» **Written task**: The reply should contain only the lines from the start of the records through the line with "<summary>11 ~ 20</summary>", reproduced verbatim and without pictures.

Dataset entries:
************
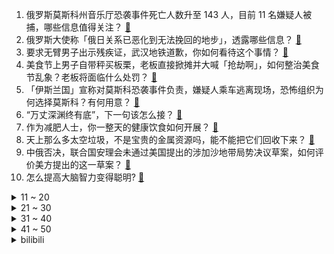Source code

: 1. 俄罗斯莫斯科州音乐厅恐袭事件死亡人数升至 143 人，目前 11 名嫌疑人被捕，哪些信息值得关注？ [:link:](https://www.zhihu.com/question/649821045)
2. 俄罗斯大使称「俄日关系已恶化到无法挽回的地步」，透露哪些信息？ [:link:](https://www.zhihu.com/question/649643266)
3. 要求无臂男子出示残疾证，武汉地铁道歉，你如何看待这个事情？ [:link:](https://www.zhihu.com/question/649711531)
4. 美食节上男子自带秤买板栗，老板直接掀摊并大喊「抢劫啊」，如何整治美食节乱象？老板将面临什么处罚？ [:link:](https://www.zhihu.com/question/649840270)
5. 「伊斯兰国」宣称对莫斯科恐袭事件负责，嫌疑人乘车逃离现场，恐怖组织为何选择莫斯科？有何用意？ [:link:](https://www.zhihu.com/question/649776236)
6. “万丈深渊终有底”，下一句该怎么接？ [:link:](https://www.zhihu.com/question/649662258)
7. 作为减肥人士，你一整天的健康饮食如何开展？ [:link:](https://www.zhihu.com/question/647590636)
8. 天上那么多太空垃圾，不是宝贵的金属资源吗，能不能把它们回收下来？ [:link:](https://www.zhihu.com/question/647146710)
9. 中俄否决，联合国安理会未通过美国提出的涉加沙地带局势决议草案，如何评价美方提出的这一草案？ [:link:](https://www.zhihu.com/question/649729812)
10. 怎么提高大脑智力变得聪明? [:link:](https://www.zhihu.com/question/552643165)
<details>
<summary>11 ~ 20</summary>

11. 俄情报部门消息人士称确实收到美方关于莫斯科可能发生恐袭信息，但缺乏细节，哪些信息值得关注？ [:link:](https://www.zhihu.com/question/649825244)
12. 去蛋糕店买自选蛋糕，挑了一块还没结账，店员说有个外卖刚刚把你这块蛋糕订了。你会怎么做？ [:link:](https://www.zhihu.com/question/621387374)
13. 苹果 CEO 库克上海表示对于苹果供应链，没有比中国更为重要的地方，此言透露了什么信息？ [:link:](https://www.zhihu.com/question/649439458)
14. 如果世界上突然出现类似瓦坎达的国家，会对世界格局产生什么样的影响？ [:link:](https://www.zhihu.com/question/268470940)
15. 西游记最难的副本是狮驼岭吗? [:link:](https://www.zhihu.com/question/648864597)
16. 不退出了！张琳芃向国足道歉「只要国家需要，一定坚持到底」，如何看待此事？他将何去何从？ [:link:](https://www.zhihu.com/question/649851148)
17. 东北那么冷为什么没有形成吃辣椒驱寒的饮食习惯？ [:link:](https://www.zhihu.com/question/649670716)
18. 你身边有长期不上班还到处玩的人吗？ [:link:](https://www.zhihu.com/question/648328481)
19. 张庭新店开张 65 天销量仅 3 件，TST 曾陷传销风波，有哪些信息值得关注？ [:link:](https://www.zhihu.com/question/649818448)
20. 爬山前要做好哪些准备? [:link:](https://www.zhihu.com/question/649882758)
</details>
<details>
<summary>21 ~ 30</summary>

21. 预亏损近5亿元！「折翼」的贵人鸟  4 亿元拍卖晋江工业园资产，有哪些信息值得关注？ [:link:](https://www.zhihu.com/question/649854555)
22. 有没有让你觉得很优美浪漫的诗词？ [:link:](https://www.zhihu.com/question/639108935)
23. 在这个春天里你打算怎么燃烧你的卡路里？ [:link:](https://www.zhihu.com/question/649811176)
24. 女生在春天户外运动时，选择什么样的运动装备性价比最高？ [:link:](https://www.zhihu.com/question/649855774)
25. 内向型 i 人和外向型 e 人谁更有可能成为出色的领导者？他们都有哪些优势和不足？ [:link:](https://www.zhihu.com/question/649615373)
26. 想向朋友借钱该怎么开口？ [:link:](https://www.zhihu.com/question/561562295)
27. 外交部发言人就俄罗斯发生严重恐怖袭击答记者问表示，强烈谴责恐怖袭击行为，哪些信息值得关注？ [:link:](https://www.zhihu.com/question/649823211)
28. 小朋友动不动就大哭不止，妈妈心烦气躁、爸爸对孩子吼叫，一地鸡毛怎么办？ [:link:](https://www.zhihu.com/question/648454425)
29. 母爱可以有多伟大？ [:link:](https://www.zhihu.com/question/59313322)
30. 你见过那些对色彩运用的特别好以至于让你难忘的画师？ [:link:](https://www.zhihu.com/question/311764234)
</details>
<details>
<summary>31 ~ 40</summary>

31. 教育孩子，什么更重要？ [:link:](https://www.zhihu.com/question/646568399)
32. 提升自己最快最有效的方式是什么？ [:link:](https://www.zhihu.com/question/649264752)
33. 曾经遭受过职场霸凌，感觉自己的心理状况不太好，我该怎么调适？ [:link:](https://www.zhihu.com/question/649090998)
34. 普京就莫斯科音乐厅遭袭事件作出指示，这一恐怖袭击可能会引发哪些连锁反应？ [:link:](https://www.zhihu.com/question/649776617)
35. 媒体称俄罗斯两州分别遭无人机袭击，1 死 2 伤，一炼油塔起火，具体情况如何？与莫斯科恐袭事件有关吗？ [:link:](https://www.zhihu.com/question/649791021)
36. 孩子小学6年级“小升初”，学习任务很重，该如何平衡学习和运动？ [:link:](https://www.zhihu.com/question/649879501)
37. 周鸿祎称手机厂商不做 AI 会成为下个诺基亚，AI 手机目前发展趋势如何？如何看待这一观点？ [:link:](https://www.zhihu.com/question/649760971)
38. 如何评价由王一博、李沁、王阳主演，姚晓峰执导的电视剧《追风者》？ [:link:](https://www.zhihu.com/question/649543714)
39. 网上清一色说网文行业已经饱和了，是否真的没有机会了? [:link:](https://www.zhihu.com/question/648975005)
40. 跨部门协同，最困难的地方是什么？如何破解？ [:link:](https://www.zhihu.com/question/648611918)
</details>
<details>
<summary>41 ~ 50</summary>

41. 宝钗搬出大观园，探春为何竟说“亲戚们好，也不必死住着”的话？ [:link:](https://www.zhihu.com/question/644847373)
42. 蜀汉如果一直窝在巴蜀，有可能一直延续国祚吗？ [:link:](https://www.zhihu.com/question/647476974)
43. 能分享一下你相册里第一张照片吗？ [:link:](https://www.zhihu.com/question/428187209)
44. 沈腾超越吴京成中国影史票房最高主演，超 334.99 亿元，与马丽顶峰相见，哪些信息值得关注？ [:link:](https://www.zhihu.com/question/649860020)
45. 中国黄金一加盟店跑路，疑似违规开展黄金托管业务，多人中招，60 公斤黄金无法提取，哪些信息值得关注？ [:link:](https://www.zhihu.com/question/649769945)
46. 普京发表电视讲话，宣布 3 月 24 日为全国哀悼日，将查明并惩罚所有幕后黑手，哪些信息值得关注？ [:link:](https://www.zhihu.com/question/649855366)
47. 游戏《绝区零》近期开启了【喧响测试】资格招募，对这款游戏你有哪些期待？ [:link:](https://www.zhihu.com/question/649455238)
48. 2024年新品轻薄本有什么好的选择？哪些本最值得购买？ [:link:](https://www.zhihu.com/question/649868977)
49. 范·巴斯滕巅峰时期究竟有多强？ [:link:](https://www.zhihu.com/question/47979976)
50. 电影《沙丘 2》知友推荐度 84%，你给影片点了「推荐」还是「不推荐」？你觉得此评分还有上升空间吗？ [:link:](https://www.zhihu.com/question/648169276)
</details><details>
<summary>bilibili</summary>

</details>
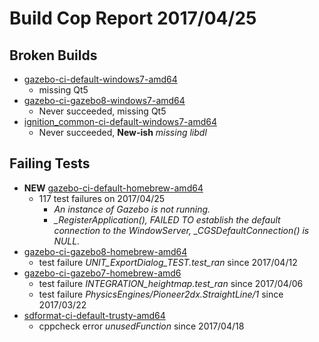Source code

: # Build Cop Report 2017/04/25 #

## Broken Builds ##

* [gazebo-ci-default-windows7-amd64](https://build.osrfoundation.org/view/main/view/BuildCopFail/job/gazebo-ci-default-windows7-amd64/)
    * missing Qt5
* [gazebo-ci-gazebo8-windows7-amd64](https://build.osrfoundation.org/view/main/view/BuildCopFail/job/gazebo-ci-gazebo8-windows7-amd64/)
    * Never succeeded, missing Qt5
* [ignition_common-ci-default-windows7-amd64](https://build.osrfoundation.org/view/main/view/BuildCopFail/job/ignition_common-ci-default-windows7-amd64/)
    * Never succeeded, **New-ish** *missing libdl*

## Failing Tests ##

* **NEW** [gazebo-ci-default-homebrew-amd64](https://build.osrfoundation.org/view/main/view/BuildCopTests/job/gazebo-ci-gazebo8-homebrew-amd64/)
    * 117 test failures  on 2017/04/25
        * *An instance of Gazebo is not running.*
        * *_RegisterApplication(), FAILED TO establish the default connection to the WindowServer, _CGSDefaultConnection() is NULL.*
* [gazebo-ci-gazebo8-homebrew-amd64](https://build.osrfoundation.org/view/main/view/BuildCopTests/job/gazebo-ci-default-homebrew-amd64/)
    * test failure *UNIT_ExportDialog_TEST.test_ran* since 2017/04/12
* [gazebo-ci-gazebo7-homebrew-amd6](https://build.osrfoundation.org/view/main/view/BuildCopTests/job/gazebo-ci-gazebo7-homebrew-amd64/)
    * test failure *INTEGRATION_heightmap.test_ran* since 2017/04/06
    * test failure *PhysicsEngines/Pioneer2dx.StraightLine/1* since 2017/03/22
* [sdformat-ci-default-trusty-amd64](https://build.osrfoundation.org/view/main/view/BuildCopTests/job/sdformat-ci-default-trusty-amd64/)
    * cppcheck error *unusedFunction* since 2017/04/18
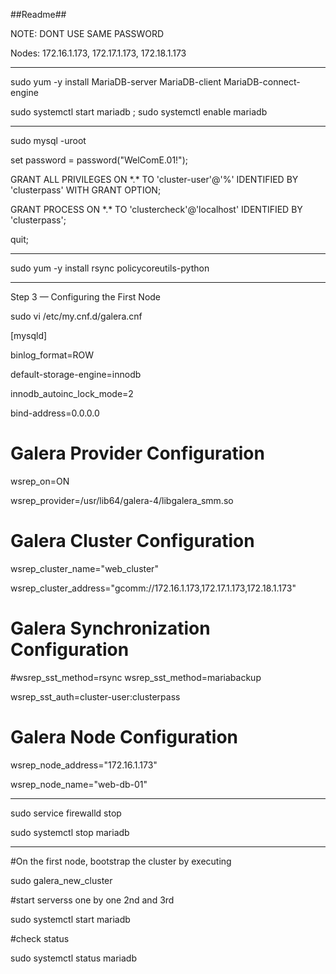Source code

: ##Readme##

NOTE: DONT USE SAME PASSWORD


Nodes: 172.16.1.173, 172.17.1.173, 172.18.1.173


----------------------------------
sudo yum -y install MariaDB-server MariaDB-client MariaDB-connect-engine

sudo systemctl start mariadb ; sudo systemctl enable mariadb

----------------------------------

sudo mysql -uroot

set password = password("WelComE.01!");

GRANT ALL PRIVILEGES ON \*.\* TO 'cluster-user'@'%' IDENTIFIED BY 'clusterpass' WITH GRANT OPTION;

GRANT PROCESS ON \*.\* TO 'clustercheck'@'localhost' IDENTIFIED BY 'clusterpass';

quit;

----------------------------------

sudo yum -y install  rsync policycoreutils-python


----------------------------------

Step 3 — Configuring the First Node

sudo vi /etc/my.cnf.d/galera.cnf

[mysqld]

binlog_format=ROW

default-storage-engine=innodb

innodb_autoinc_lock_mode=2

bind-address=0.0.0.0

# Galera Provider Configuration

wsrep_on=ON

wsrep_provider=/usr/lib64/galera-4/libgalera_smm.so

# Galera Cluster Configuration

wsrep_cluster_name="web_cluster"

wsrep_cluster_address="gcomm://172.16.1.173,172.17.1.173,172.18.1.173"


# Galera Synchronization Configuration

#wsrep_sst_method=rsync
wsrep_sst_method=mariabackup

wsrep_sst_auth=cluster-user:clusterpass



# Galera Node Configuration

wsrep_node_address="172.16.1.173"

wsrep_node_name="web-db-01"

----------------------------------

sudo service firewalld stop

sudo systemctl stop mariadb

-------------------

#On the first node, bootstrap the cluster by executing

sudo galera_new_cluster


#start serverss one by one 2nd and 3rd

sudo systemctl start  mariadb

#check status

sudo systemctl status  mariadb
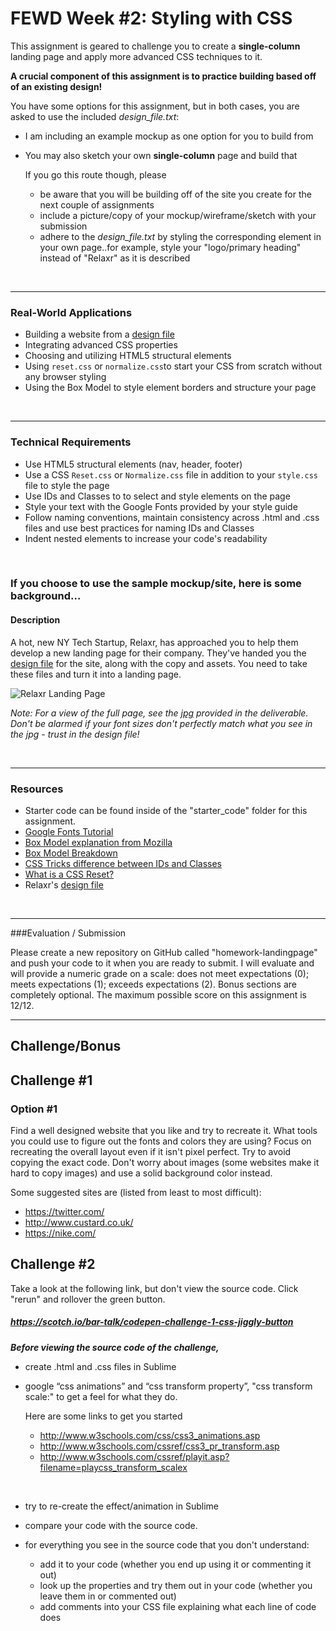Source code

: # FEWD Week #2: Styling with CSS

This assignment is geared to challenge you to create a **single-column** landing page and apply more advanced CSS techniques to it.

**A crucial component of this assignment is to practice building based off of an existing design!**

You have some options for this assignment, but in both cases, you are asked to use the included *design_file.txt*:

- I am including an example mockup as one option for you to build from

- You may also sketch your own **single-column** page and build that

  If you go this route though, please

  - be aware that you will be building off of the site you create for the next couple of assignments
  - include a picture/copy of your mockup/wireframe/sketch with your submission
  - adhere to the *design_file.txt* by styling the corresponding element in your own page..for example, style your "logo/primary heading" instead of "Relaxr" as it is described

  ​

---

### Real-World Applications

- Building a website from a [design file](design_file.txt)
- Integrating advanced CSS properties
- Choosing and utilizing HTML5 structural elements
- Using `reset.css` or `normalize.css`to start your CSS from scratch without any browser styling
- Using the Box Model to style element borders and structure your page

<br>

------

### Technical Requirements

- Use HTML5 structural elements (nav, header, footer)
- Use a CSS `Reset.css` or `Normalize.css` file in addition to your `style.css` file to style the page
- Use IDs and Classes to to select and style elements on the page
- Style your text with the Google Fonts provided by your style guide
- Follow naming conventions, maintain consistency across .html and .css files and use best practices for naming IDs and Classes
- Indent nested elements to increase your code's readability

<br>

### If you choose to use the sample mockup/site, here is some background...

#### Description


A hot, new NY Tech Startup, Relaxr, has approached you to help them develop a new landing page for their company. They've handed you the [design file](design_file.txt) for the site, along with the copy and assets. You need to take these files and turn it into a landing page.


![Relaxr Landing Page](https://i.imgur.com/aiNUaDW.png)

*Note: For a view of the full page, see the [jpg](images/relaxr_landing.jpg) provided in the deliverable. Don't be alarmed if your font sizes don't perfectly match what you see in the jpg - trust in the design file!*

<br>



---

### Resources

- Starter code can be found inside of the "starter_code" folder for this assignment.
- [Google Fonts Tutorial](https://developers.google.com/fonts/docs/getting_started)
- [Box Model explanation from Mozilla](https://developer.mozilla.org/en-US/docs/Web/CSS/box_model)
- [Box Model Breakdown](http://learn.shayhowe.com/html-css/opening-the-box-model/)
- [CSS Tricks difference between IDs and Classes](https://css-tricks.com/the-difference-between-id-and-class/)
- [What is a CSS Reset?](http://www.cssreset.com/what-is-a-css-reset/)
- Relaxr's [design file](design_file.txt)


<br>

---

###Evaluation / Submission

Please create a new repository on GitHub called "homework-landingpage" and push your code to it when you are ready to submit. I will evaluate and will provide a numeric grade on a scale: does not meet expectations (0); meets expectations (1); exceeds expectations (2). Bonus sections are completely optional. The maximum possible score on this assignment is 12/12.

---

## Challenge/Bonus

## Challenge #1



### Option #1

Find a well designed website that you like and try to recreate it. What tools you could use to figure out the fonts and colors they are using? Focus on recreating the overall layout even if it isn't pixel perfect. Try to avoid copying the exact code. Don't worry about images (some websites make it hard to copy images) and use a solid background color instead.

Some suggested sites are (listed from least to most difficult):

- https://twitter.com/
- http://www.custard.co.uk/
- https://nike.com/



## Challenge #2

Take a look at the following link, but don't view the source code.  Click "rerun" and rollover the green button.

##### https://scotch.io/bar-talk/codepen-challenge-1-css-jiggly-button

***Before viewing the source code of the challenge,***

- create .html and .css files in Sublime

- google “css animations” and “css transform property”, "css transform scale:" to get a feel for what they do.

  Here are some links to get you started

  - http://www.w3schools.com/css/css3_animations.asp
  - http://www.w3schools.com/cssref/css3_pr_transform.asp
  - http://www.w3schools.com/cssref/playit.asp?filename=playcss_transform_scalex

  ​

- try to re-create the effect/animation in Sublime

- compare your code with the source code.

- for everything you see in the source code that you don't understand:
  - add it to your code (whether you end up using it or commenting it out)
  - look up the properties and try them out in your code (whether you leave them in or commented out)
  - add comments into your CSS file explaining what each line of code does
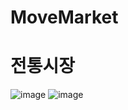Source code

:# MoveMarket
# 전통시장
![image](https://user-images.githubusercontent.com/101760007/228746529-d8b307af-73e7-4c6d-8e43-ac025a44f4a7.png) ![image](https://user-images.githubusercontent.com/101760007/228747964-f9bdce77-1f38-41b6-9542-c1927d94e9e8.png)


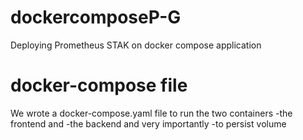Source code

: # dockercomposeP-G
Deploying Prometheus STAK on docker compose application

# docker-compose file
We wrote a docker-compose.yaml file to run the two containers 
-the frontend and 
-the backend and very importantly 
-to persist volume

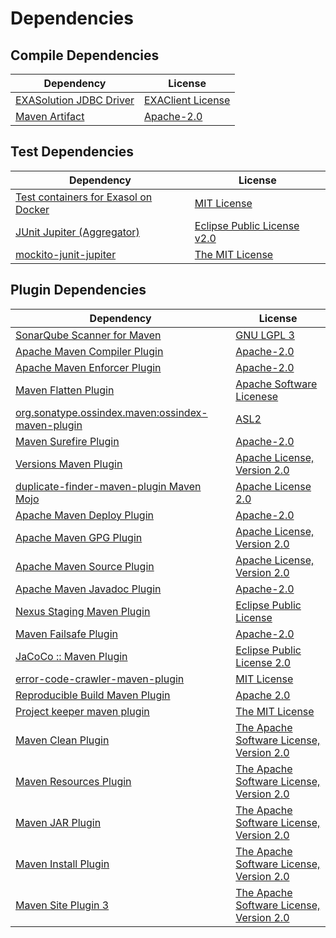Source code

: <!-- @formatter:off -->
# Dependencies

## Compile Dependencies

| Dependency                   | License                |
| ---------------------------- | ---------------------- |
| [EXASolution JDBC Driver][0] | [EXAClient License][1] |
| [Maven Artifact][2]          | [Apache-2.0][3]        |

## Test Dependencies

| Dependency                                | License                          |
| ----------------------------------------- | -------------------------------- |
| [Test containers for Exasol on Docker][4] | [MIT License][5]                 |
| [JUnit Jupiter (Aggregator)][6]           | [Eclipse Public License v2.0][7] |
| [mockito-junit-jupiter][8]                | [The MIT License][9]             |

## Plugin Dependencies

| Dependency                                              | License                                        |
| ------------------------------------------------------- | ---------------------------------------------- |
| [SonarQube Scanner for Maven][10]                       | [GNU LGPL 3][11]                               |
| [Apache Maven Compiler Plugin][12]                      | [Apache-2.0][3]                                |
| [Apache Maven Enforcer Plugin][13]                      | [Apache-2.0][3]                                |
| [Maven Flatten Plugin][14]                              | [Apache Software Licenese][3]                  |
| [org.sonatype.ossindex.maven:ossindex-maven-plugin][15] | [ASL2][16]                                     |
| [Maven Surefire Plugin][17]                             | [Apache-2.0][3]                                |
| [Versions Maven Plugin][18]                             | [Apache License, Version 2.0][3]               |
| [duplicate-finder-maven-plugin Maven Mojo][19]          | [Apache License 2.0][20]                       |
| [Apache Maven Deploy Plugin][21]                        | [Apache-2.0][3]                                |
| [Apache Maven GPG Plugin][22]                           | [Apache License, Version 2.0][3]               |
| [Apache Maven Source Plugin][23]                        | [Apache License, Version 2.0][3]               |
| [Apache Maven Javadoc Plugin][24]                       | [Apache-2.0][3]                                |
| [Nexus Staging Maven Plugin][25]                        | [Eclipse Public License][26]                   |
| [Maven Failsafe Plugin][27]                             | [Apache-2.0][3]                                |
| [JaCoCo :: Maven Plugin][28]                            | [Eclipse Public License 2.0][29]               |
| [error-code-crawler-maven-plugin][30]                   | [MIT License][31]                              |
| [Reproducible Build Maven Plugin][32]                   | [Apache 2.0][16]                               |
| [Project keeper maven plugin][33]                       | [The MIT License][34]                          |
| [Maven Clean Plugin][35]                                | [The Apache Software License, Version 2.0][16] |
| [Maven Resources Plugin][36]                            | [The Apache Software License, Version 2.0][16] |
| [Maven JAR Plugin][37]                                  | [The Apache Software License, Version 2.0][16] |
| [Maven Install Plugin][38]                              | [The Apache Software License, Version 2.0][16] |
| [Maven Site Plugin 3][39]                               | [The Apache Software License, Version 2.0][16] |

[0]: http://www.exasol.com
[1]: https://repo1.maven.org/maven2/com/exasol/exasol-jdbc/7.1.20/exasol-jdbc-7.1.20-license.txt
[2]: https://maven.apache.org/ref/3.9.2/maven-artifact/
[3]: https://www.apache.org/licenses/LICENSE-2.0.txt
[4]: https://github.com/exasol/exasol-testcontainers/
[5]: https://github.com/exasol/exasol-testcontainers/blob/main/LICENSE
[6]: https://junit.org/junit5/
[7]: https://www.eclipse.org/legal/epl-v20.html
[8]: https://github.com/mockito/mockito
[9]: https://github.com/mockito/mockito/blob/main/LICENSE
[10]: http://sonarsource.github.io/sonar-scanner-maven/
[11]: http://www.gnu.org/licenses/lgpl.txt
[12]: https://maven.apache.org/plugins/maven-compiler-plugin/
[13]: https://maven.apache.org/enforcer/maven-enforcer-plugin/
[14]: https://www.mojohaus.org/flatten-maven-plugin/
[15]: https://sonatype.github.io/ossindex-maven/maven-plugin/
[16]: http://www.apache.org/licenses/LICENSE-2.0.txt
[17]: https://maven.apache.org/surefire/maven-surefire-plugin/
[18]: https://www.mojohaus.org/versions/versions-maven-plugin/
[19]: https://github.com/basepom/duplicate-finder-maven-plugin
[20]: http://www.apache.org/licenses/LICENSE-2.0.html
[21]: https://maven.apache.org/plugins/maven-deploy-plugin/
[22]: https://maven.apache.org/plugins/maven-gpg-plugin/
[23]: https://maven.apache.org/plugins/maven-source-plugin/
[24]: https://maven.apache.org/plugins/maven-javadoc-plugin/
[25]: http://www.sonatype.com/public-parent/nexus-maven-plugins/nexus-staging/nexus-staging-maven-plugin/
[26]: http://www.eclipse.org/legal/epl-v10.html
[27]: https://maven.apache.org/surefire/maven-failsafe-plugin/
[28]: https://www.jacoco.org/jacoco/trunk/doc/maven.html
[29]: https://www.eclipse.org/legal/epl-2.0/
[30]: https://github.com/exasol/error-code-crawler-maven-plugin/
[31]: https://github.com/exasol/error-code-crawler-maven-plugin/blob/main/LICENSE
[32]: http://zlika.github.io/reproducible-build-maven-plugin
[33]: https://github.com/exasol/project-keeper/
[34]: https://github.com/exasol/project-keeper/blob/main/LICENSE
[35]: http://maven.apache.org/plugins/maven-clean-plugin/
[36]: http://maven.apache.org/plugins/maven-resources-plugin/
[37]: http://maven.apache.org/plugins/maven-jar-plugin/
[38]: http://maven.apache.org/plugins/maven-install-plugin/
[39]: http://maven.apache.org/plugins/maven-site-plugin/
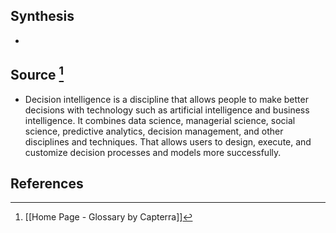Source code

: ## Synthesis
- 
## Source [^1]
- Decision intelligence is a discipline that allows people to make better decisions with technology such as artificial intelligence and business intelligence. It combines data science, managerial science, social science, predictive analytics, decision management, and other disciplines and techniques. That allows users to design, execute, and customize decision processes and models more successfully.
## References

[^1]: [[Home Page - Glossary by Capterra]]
************
» **Solved exercise**:
Source code

: 1. 俄罗斯莫斯科州音乐厅恐袭事件死亡人数升至 143 人，目前 11 名嫌疑人被捕，哪些信息值得关注？ [:link:](https://www.zhihu.com/question/649821045)
2. 俄罗斯大使称「俄日关系已恶化到无法挽回的地步」，透露哪些信息？ [:link:](https://www.zhihu.com/question/649643266)
3. 要求无臂男子出示残疾证，武汉地铁道歉，你如何看待这个事情？ [:link:](https://www.zhihu.com/question/649711531)
4. 美食节上男子自带秤买板栗，老板直接掀摊并大喊「抢劫啊」，如何整治美食节乱象？老板将面临什么处罚？ [:link:](https://www.zhihu.com/question/649840270)
5. 「伊斯兰国」宣称对莫斯科恐袭事件负责，嫌疑人乘车逃离现场，恐怖组织为何选择莫斯科？有何用意？ [:link:](https://www.zhihu.com/question/649776236)
6. “万丈深渊终有底”，下一句该怎么接？ [:link:](https://www.zhihu.com/question/649662258)
7. 作为减肥人士，你一整天的健康饮食如何开展？ [:link:](https://www.zhihu.com/question/647590636)
8. 天上那么多太空垃圾，不是宝贵的金属资源吗，能不能把它们回收下来？ [:link:](https://www.zhihu.com/question/647146710)
9. 中俄否决，联合国安理会未通过美国提出的涉加沙地带局势决议草案，如何评价美方提出的这一草案？ [:link:](https://www.zhihu.com/question/649729812)
10. 怎么提高大脑智力变得聪明? [:link:](https://www.zhihu.com/question/552643165)
<details>
<summary>11 ~ 20</summary>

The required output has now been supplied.